BLECHMAN: Yeah, for example, I love getting commercials. They pay very well, and I still have a lot of bills to pay. I really need to do commercials. But right now a client, I’m told by an agent, is here in Toronto. So I stepped into the studio and asked what’s happening with this particular project. I was told that the advertising agency has done a storyboard or an animatic and is being tested. Then it comes to me, and so I’m going to have to struggle to make the damn thing work. What of course they should do, but this never happens, is: me, I should do the storyboard and the animatic. That’s what should be tested. But forget it. They naturally would go to staff to do it. They have these people on staff, so that they work for their pay. But it’s a backwards thing. I have to work like hell to see if I can make something entertaining out of it. But, it could be a piece of junk I’m given, so I’ll do a piece of junk. Entertaining junk. You know, I have to earn a living.

HEER: Sure, of course. We all do. But it seems like in your career, in advertising, you’ve done this serious balancing act of working within the constraints of what a client wants, but then also doing so in your own voice. I think the Dear James book there’s that add for Look magazine which is not a magazine you’re crazy about – it’s not an assignment you’re crazy about. But you did something very inventive that I think only you could have done.

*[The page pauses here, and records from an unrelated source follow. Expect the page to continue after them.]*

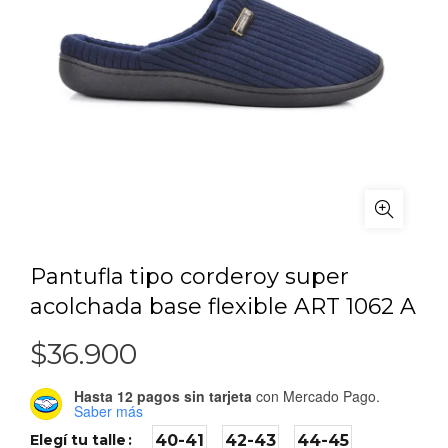
Pantufla tipo corderoy super
acolchada base flexible ART 1062 A
$
36.900
Hasta 12 pagos sin tarjeta
con Mercado Pago.
Saber más
Elegí tu talle
40-41
42-43
44-45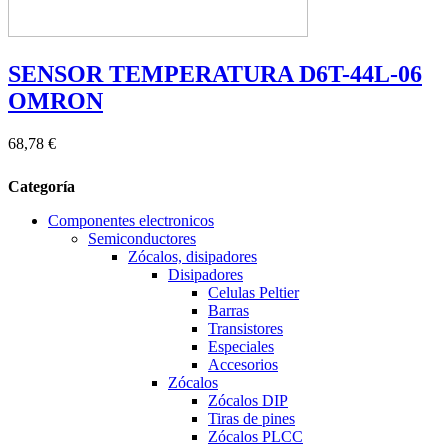
SENSOR TEMPERATURA D6T-44L-06
OMRON
68,78 €
Categoría
Componentes electronicos
Semiconductores
Zócalos, disipadores
Disipadores
Celulas Peltier
Barras
Transistores
Especiales
Accesorios
Zócalos
Zócalos DIP
Tiras de pines
Zócalos PLCC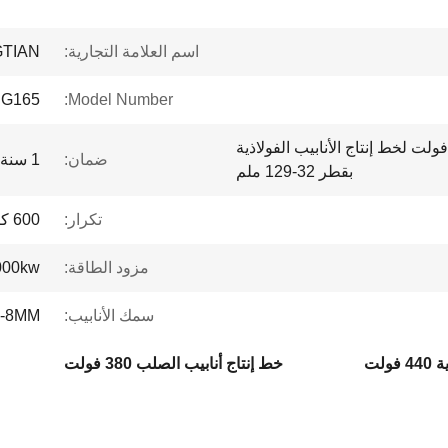
اسم العلامة التجارية:
TIAN
G165
Model Number:
عة الإنتاج 380 فولت/440 فولت لخط إنتاج الأنابيب الفولاذية
ضمان:
1 سنة
بقطر 32-129 ملم
تكرار:
600 كيلو وات
مزود الطاقة:
000kw
سمك الأنابيب:
3-8MM
ولت
خط إنتاج أنابيب الصلب 380 فولت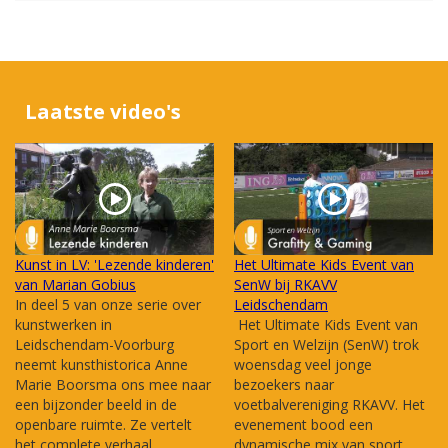
Laatste video's
Kunst in LV: 'Lezende kinderen'
Het Ultimate Kids Event van
van Marian Gobius
SenW bij RKAVV
In deel 5 van onze serie over
Leidschendam
kunstwerken in
Het Ultimate Kids Event van
Leidschendam-Voorburg
Sport en Welzijn (SenW) trok
neemt kunsthistorica Anne
woensdag veel jonge
Marie Boorsma ons mee naar
bezoekers naar
een bijzonder beeld in de
voetbalvereniging RKAVV. Het
openbare ruimte. Ze vertelt
evenement bood een
het complete verhaal...
dynamische mix van sport,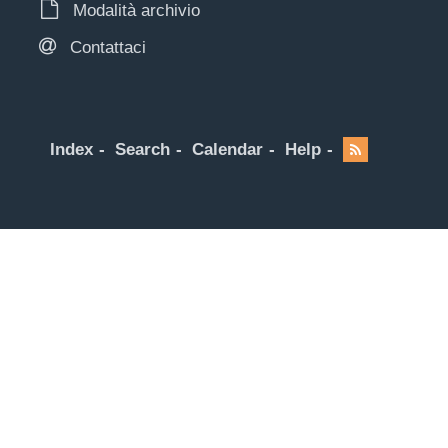
Modalità archivio
Contattaci
Index
Search
Calendar
Help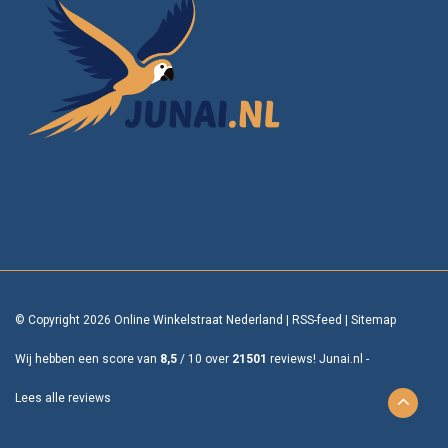
© Copyright 2026 Online Winkelstraat Nederland
|
RSS-feed
|
Sitemap
Wij hebben een score van
8,5
/
10
over
21501
reviews!
Junai.nl -
Lees alle reviews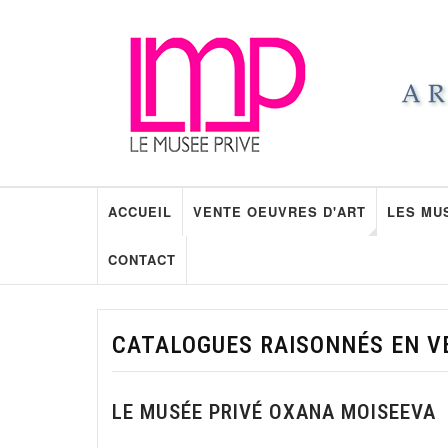
ACCUEIL
VENTE OEUVRES D'ART
LES MU
CONTACT
CATALOGUES RAISONNÉS EN V
LE MUSÉE PRIVÉ OXANA MOISEEVA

BLECHMAN: That’s true, I don’t know about the “only I could have done.” But in a way, I don’t give a damn about advertising. I’m free to do something that’s playful. I think the state of play is essential for the production of any good art. So I have fun. So I always push to the limit. Which is very funny, because I’m a very conventional guy.

I watched a very interesting film two days ago. It was a documentary on the acidification of the ocean and one chemist took sparkling water and put a tooth in it and after a few days showed the tooth. And it was all broken up in the carbonated water. And so the point is that there’s a lot of bad shit in carbonated water. [Heer laughs.] How about that?

HEER: Very distressing.

BLECHMAN: Very distressing, but here we are drinking carbonated water. Better we should destroy our livers with wine.